-- Opening Marker --
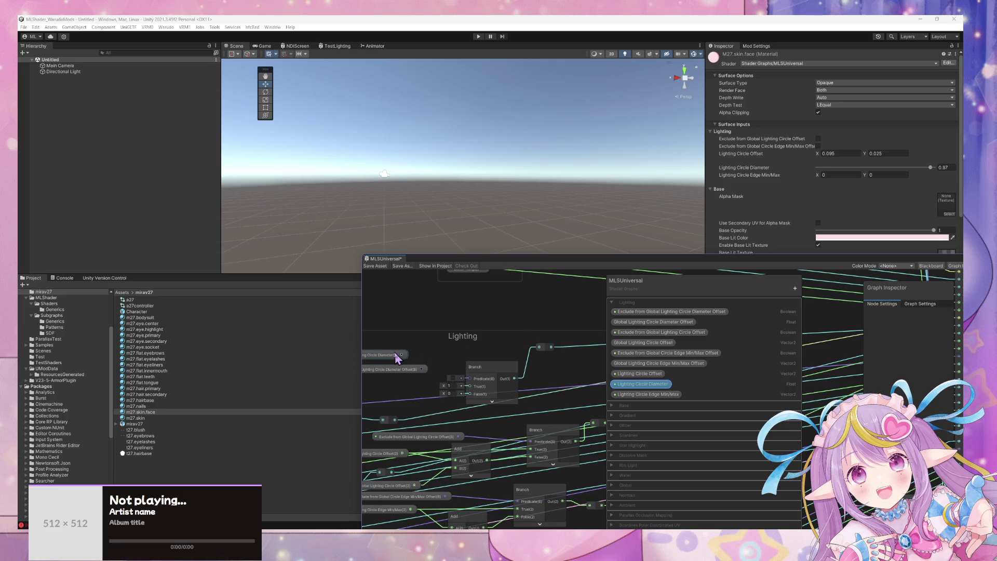
mouse_move(394, 361)
left_mouse_down()
mouse_move(404, 397)
mouse_move(477, 394)
left_mouse_up()
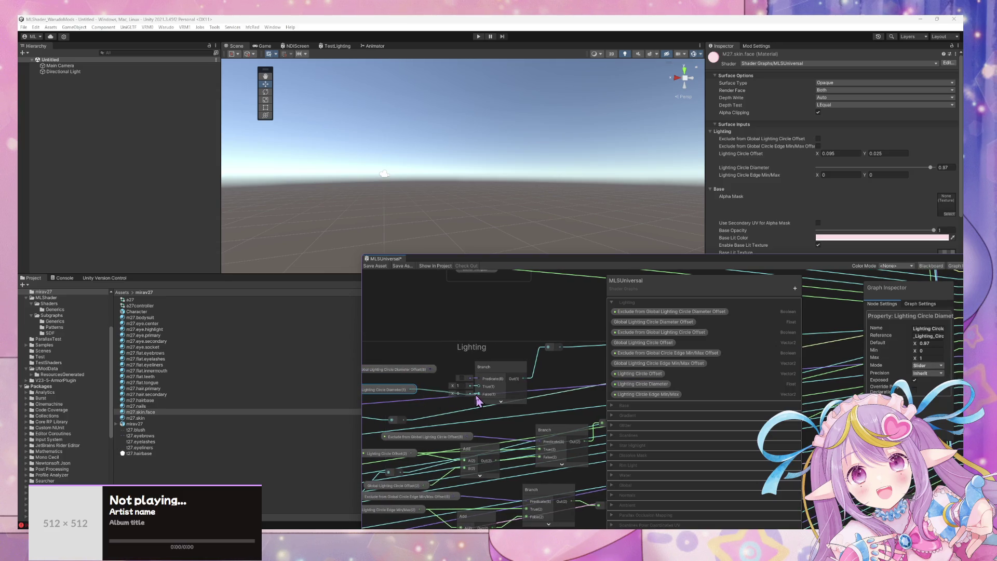
left_click(419, 372)
left_click_drag(429, 367, 477, 382)
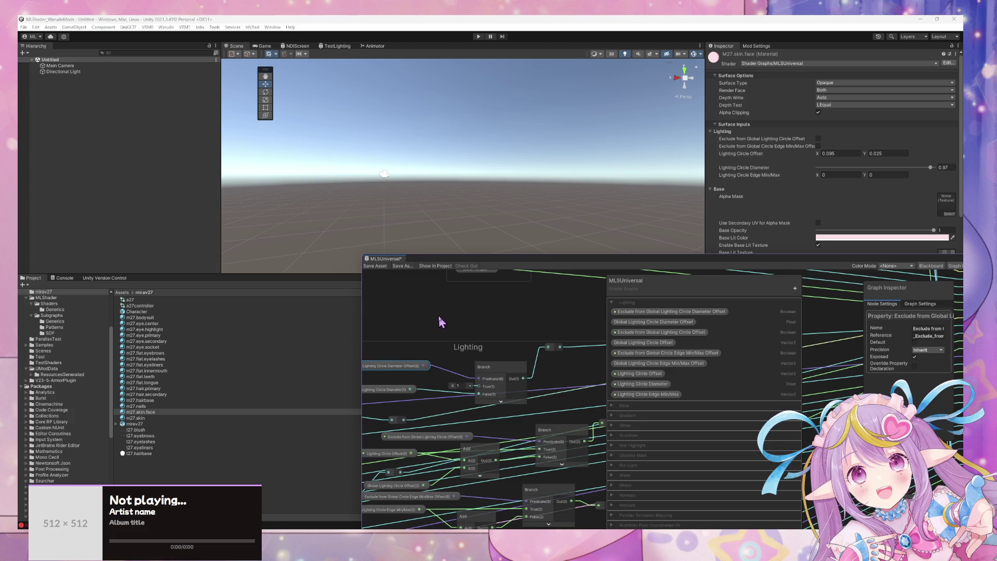
left_click_drag(477, 359, 487, 375)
-- Closing Marker --
» Aim of the exercise: Once the pictures are dropped, set down everything else in the records exactly.

» Answer space:
mouse_move(394, 361)
left_mouse_down()
mouse_move(404, 397)
mouse_move(477, 394)
left_mouse_up()
left_click(419, 372)
left_click_drag(429, 367, 477, 382)
left_click_drag(477, 359, 487, 375)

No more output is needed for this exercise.